What you should do >> Which lines in the records below contain the word "école"? Report each of them.

Input data >>

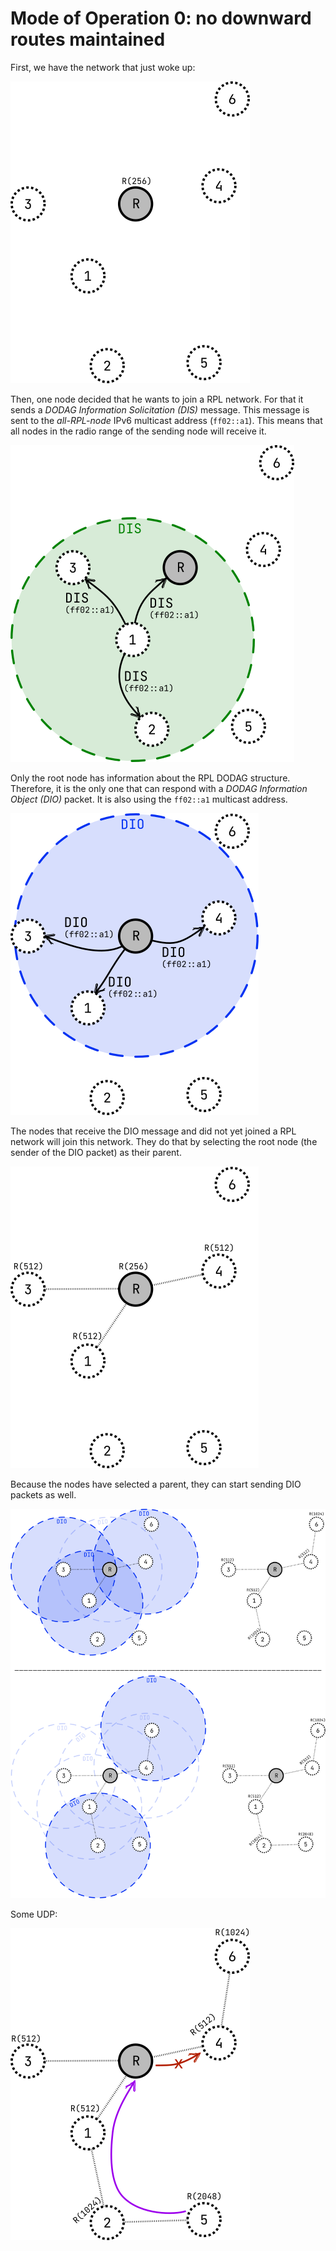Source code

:# Mode of Operation 0: no downward routes maintained

First, we have the network that just woke up:

![Empty RPL network](assets/rpl0.webp)

Then, one node decided that he wants to join a RPL network.
For that it sends a *DODAG Information Solicitation (DIS)* message.
This message is sent to the *all-RPL-node* IPv6 multicast address (`ff02::a1`).
This means that all nodes in the radio range of the sending node will receive it.

![Empty RPL network](assets/rpl1.webp)

Only the root node has information about the RPL DODAG structure.
Therefore, it is the only one that can respond with a *DODAG Information Object (DIO)* packet.
It is also using the `ff02::a1` multicast address.

![Empty RPL network](assets/rpl2.webp)

The nodes that receive the DIO message and did not yet joined a RPL network
will join this network.
They do that by selecting the root node (the sender of the DIO packet) as their parent.

![Empty RPL network](assets/rpl3.webp)

Because the nodes have selected a parent, they can start sending DIO packets as well.

![Empty RPL network](assets/rpl4.webp)

Some UDP:

![Empty RPL network](assets/rpl5.webp)
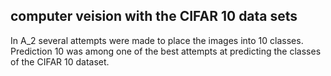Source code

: ## computer veision with the CIFAR 10 data sets

In A_2 several attempts were made to place the images into 10 classes. Prediction 10 was among one of the best attempts at predicting the classes of the CIFAR 10 dataset.
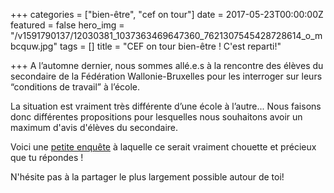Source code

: +++
categories = ["bien-être", "cef on tour"]
date = 2017-05-23T00:00:00Z
featured = false
hero_img = "/v1591790137/12030381_1037363469647360_7621307545428728614_o_mbcquw.jpg"
tags = []
title = "CEF on tour bien-être ! C'est reparti!"

+++
A l’automne dernier, nous sommes allé.e.s à la rencontre des élèves du secondaire de la Fédération Wallonie-Bruxelles pour les interroger sur leurs “conditions de travail” à l’école.  
  
La situation est vraiment très différente d’une école à l’autre... Nous faisons donc différentes propositions pour lesquelles nous souhaitons avoir un maximum d'avis d'élèves du secondaire.  
  
Voici une [petite enquête](https://goo.gl/forms/y3ovbvhgAufnatGJ3 "https://goo.gl/forms/y3ovbvhgAufnatGJ3") à laquelle ce serait vraiment chouette et précieux que tu répondes !

N'hésite pas à la partager le plus largement possible autour de toi!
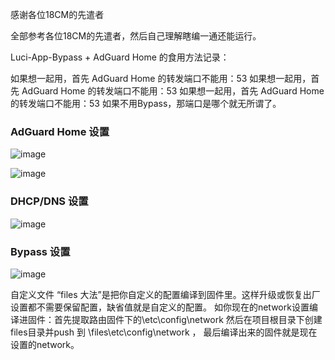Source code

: 感谢各位18CM的先遣者

全部参考各位18CM的先遣者，然后自己理解瞎编一通还能运行。



Luci-App-Bypass + AdGuard Home 的食用方法记录：

如果想一起用，首先 AdGuard Home 的转发端口不能用：53
如果想一起用，首先 AdGuard Home 的转发端口不能用：53
如果想一起用，首先 AdGuard Home 的转发端口不能用：53
如果不用Bypass，那端口是哪个就无所谓了。

### AdGuard Home 设置
![image](https://github.com/aotuitx/B70/blob/main/Images/AdGuardHome1.png?raw=true)

![image](https://github.com/aotuitx/B70/blob/main/Images/AdGuardHome2.png?raw=true)

### DHCP/DNS 设置


![image](https://github.com/aotuitx/B70/blob/main/Images/DHCP.png?raw=true)

### Bypass 设置
![image](https://github.com/aotuitx/B70/blob/main/Images/Bypass.png?raw=true)












自定义文件 “files 大法”是把你自定义的配置编译到固件里。这样升级或恢复出厂设置都不需要保留配置，缺省值就是自定义的配置。
如你现在的network设置编译进固件：首先提取路由固件下的\etc\config\network 然后在项目根目录下创建files目录并push 到 \files\etc\config\network ，
最后编译出来的固件就是现在设置的network。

Task result >>
A l’automne dernier, nous sommes allé.e.s à la rencontre des élèves du secondaire de la Fédération Wallonie-Bruxelles pour les interroger sur leurs “conditions de travail” à l’école.  
La situation est vraiment très différente d’une école à l’autre... Nous faisons donc différentes propositions pour lesquelles nous souhaitons avoir un maximum d'avis d'élèves du secondaire.  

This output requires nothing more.